What may be the explanation that in patients with a confluence of mortality risk factors excess mortality rates were found only in those aged <50 yrs? It is possible that this age-related decline in relative mortality represents a referral bias of performing diagnostic sleep recordings in younger sleep apnoea patients who were at a greater risk of death than the older patients. This could be due to more severe sleep apnoea in younger patients or to more comorbidities. Of note, the authors did not find a difference in sleep apnoea severity between younger and older patients, and if anything, younger patients had less comorbidities (data not shown). It is also possible that treatment of sleep apnoea masked the association between mortality rates and sleep apnoea in the older age groups. Thus, if relatively more patients aged >50 yrs were treated, it would reduce their apnoea severity and consequently also reduce mortality.
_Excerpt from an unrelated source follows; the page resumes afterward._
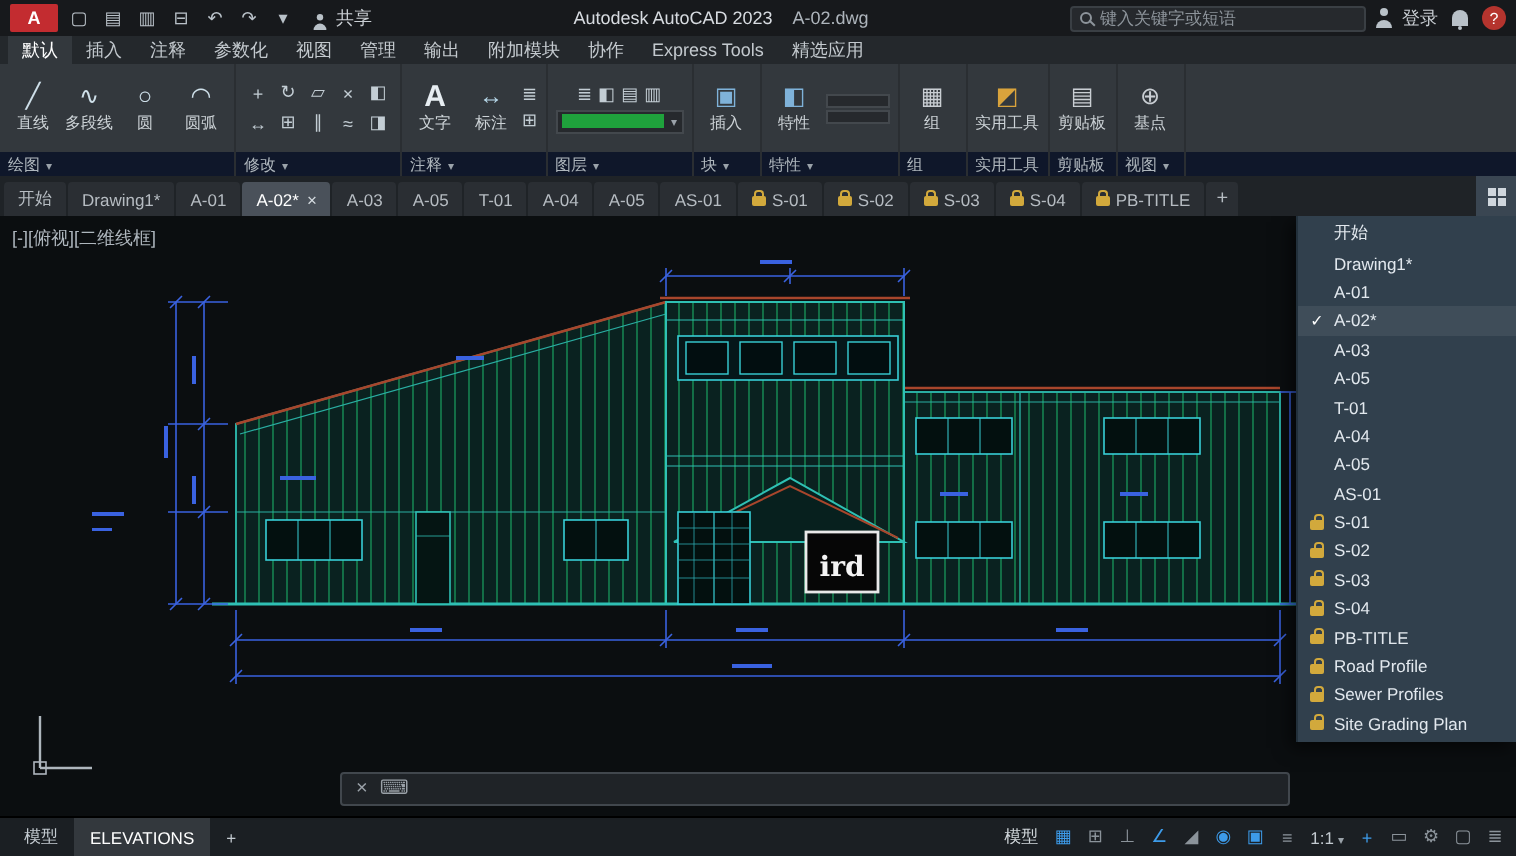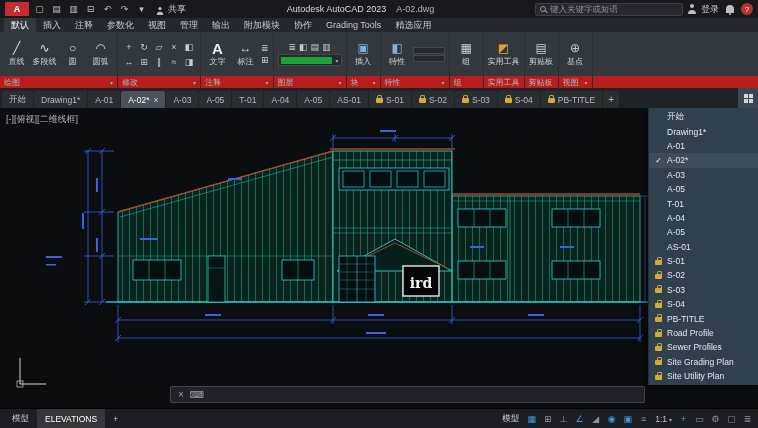"Grading Tools" div.rtab { text: Grading -> Express }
However, this explanation appears unlikely in view of the fact that the same age-decline in mortality rates were also observed in a cohort of treated patients 26. Finally, it is tempting to speculate that the age decline in relative mortality results from the fact that most sleep apnoea patients successfully adapt to the nightly apnoeic events by an as yet an unknown mechanism. Further studies are needed to verify this exciting possibility.
The present findings have immediate implications concerning the diagnosis and treatment of sleep apnoea. Currently, most patients are referred for sleep apnoea diagnosis in their fifth decade of life when symptoms are severe enough to disrupt their daily lives or to attract the attention of family members. In view of the fact that excess mortality in patients with severe sleep apnoea was found only for patients aged <50 yrs, it is evident that diagnosis and treatment will be too late for many of the patients who are at maximum risk. Therefore, diagnosis and treatment of sleep apnoea should be done at the youngest possible age, which requires a more active approach towards diagnosis by sleep or other healthcare specialists.